- Animoca Brands CEO Robby Yung suggested interoperable Web3 games could conduct “vampire attacks,” drawing users between titles via cross-game NFT utility.
- Yung gave an example of a racing game using NFT cars. He said a new game could create utility for an established game’s NFTs, funneling users from the old game.
- While achieving true interoperability is hard, abstracting away Web3 complexities with custodial wallets can draw in mainstream gamers initially. Sophisticated, easy-to-use Web3 games are starting to emerge.
Animoca Brands CEO Outlines How Cross-Game NFT Utility Could Draw Users Between Titles
Racing Game Example Highlights Opportunity
Speaking at an NFTUK event in London, Yung gave the example of a racing game using NFTs to represent cars. He said: “Let’s say we both make racing games and I have one with tons of players. There’s a huge opportunity for an indie to make another racing game and essentially—the DeFi people call it a vampiric attack—create utility for all those players.”
Interoperability Creates User Acquisition Funnel
Yung explained that interoperability between two games’ NFTs would enable the newer title to create a user acquisition funnel, drawing over users from the more established game. “That brings a lot of people in to at least try what you have on offer from my community, because you’re providing that interoperability,” he said. “Some may stay, and some may leave, but you can at least use that as part of your funnel.”
How “Vampire Attacks” Work in DeFi
In the world of decentralized finance (DeFi), vampire attacks occur when new projects offer better incentives than established projects to draw liquidity away into the new protocol.
Virtuous Cycle if Royalties Infrastructure in Place
Yung suggested it could be more of a virtuous cycle in gaming. “If your players come to my game, and they enjoy using their cars in my game, then I create additional utility for your cars,” he said. But he added that this does depend on there being a royalty infrastructure in place. “When those cars transact in the future, you receive your commensurate benefit, because you’re due the creator royalty.”
Achieving True Interoperability is “Incredibly Hard”
Yung conceded that achieving full interoperability between games is “incredibly hard.” He argued that developers need to collaborate to create a “community-led snowball effect” through projects such as the Open Metaverse Alliance, of which Animoca Brands is a founding member.
Drawing in Mainstream Gamers via Custodial Wallets
In the short term, Animoca Brands is looking to draw mainstream gamers into the Web3 ecosystem by “abstracting the web3 bits to the back,” Yung said. For its flagship title The Sandbox, Animoca Brands “made the conscious choice of putting all the game logic in centralized fashion,” he explained.
Keeping Ownership on Chain, Not Game Logic
“Our feeling was that the important bit to be on chain is the registration of ownership, either of fungible in game currency, or of the playable NFTs,” Yung said.
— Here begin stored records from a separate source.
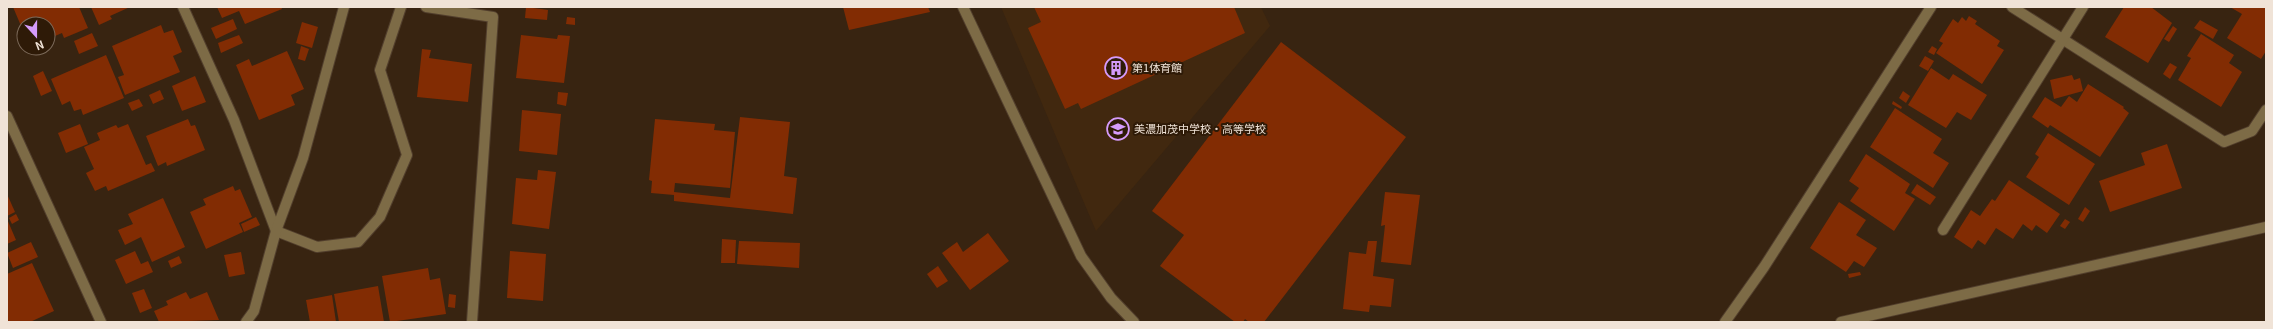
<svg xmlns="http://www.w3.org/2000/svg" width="2273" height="329" font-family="Georgia,'Noto Sans JP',serif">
<rect width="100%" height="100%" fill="#382411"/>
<path fill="#41280f" d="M1001 7H1261L1270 26 1096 231Z"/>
<g fill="#822c03">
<path d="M13 7H79L88 28 64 38 62 33 48 39V24H24V33Z"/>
<path d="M91 7H130L110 16 112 19 99 25Z"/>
<path d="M217 7H281L282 9 245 24 239 11 222 18Z"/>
<path d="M526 7 548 10 547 20 525 18Z"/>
<path d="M843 7H928L930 12 849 30Z"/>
<path d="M1034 7H1234L1245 33 1081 109 1078 103 1065 109 1028 28 1041 22Z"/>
<path d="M2124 7H2151L2172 23 2148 63 2105 37Z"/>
<path d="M2230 7H2266V51L2261 59 2227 38 2242 14Z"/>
<path d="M1969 16 1977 21 1975 24 2000 41 1997 46 2004 50 1982 84 1936 53 1943 43 1939 41 1953 19 1958 23 1962 17 1966 21Z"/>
<path d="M567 17 575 18V25L566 24Z"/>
<path d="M233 19 237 29 216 39 211 28Z"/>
<path d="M2200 20 2218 30 2213 39 2194 28Z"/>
<path d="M302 22 318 27 312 48 296 43Z"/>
<path d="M161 25 164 33 173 30 182 52 173 56 180 72 125 95 118 77 124 75 112 46Z"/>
<path d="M2173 26 2177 29 2169 42 2164 39Z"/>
<path d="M92 33 98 46 79 54 74 41Z"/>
<path d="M2201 34 2234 55 2229 63 2242 72 2221 107 2178 80 2191 58 2187 56Z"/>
<path d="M239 35 243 43 221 53 218 43Z"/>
<path d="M521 35 557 39 558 35 570 36 564 83 516 78Z"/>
<path d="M1281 42 1406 137 1264 322H1249L1245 319 1243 322H1235L1160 266 1184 235 1152 211Z"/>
<path d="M301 46 309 49 305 61 298 59Z"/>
<path d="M1932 46 1937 49 1934 55 1928 52Z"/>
<path d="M422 49 431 50 429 58 472 64 468 102 417 97Z"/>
<path d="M287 51 304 89 291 95 295 105 259 120 236 65 249 59 252 66Z"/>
<path d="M106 55 124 98 83 115 81 109 74 111 70 101 62 105 51 79Z"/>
<path d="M1925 56 1934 61 1928 71 1919 66Z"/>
<path d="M2170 63 2177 67 2170 79 2163 74Z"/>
<path d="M1931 68 1949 80 1953 74 1987 95 1971 120 1957 112 1946 128 1908 105Z"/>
<path d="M43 71 52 91 41 96 33 76Z"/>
<path d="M2072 75 2074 80 2080 78 2083 91 2054 99 2050 80Z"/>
<path d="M195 76 206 102 182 111 172 86Z"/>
<path d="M2088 84 2124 107 2123 108 2129 113 2100 157 2050 125 2048 128 2032 117 2045 97 2061 107 2069 96 2077 102Z"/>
<path d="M160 90 164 99 153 104 149 95Z"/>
<path d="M1903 91 1910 96 1906 103 1899 98Z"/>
<path d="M558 92 568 93 566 106 557 104Z"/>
<path d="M139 99 143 106 132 111 128 103Z"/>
<path d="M1893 101 1902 107 1901 109 1892 104Z"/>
<path d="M1895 108 1942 139 1933 153 1949 163 1933 188 1870 147Z"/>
<path d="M522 110 561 114 557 155 519 151Z"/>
<path d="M740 117 790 122 784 176 797 178 793 214 674 201V195L651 193 652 181 649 180 655 119 715 124 714 130 735 132 730 188 675 183 674 192 730 198Z"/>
<path d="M188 119 191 126 195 125 205 150 167 166 166 162 158 166 146 136Z"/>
<path d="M80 124 88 144 66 153 58 133Z"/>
<path d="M128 124 146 165 151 163 155 171 108 191 106 186 95 191 86 173 94 169 84 147 100 140 97 133 116 125 118 128Z"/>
<path d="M2048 133 2095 164 2069 205 2026 177 2039 157 2035 154Z"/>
<path d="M2167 144 2182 188 2110 212 2099 181 2145 165 2141 153Z"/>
<path d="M1866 154 1910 184 1905 193 1915 199 1894 231 1850 201 1859 188 1849 181Z"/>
<path d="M538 170 556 172 549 229 512 224 516 178 537 180Z"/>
<path d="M2009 180 2060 214 2047 233 2036 225 2032 231 2023 224 2013 239 1996 228 1985 245 1978 240 1972 249 1954 237 1971 210 1980 216 1992 199 1995 201Z"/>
<path d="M1917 184 1936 197 1930 205 1911 193Z"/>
<path d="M233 186 235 191 240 189 252 217 239 223 243 232 206 249 190 212 206 205 203 199Z"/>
<path d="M1385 192 1420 195 1411 265 1381 262 1385 225 1381 226Z"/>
<path d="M7 194 15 212 7 216Z"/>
<path d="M163 198 185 247 152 262 141 237 125 245 118 230 133 224 128 214Z"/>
<path d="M1839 202 1866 220 1856 235 1877 248 1864 267 1854 261 1846 272 1810 248Z"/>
<path d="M2085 207 2090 211 2083 222 2078 219Z"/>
<path d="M16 214 19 220 12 224 9 218Z"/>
<path d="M256 217 260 225 244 232 241 224Z"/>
<path d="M7 219 16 240 7 244Z"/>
<path d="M2065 219 2070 222 2065 229 2060 226Z"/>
<path d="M988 233 1009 261 970 290 942 253 957 242 963 252Z"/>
<path d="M722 239 736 240 735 263H721Z"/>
<path d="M739 241 800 243 799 268 737 264Z"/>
<path d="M1368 241H1377L1373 276 1394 279 1391 307 1370 305 1369 312 1343 309 1349 252 1366 254Z"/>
<path d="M31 242 38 257 13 268 7 253Z"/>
<path d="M135 251 141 264 148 261 153 272 126 284 115 260Z"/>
<path d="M510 251 546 254 543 301 507 298Z"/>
<path d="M241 252 245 274 229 277 224 255Z"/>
<path d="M179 256 182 263 171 268 168 261Z"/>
<path d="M32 263 54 311 30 322H7V274Z"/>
<path d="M938 266 948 281 937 288 927 274Z"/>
<path d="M428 268 430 280 440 278 446 314 390 322 382 276Z"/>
<path d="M1860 272 1861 275 1849 278 1848 274Z"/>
<path d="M378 286 384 322H339L334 294Z"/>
<path d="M144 289 152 308 140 313 132 293Z"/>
<path d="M186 292 190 299 207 292 219 320 159 322 154 311 168 305 166 301Z"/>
<path d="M449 294 456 295 455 308 448 307Z"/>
<path d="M332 295 336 322H310L306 300Z"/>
</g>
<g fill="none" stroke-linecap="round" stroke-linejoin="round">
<g stroke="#523f2d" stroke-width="12">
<g id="minor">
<path d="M183 7 234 120 276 231 317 247 358 242 380 217 407 155 380 70 401 7"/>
<path d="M426 7 493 17 472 322"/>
<path d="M963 7 1081 256 1111 298 1134 322"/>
<path d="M2012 7 2224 142 2252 131 2266 110"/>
<path d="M7 116 101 322"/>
<path d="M1943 230 2083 7"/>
<path d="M246 322 254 311 276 231 303 158 344 7"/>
<path d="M1725 322 1764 267 1931 7"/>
<path d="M1841 322 2266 227"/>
</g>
</g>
<use href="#minor" stroke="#7d6b46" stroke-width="10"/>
</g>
<defs>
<g id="building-ring" transform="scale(1.15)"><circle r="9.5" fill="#2e1a07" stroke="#d59bfb" stroke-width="1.5"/><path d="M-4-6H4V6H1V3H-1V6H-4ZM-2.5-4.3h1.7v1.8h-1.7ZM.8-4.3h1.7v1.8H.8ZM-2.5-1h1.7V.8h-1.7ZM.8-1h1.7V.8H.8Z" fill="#d59bfb"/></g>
<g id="school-ring" transform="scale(1.15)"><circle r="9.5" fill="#2e1a07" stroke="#d59bfb" stroke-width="1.5"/><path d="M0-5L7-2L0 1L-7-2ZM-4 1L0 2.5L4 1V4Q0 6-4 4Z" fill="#d59bfb"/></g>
</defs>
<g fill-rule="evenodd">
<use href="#building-ring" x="1116" y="68"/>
<use href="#school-ring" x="1118" y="129"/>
</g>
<g text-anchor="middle" stroke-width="4" stroke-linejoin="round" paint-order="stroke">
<g font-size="11" fill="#f0e3d7" stroke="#2e1a07" text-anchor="start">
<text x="1132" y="72">第1体育館</text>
<text x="1134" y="133">美濃加茂中学校・高等学校</text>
</g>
</g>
<rect width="2273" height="329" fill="none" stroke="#f0e3d7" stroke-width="16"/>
<g transform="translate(36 36) rotate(159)"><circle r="19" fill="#2e1a07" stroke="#7c6a5a"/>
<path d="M0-3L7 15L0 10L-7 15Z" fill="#d59bfb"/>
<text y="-6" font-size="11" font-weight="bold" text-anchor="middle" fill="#f0e3d7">N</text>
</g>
</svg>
He explained that ownership of digital assets needs to be demonstrated on a public ledger, while the game logic itself has performance criteria. “You want it to be a low cost so that you can pass on the low-cost infrastructure to your customers,” he added.
Mature Web3 Middleware Enabling Integration
Yung noted that Web3 middleware has now reached a state of maturity that enables Web2 game developers to “easily integrate backends,” such as custodial wallet solutions and minting solutions. This means Web2 developers without blockchain expertise can now “actually start to use Web3 rails inside their products,” he said.
Sophisticated Web3 Games Emerging
“You see a lot of gaming products coming out into the market now, which are kind of the very sophisticated, easy to use products that you would expect from gaming experiences outside of Web3—but it took a while to get to that point,” Yung said. He noted that games “take a while to make, so we’re just starting to see some of those come out now.”
Abstracting Web3 to Draw in Mainstream Gamers
Yung added that the majority of gamers have “already been habituated into Web2, where they don’t deal with anything, all of their investments in the game, or credits that they insert into the game, are sitting in the hands of the custody of the game platform or the game developer.” When Web3 titles offer custodial wallet solutions, with the Web3 component abstracted away in the backend, he said, “they’re more than happy to embrace that.”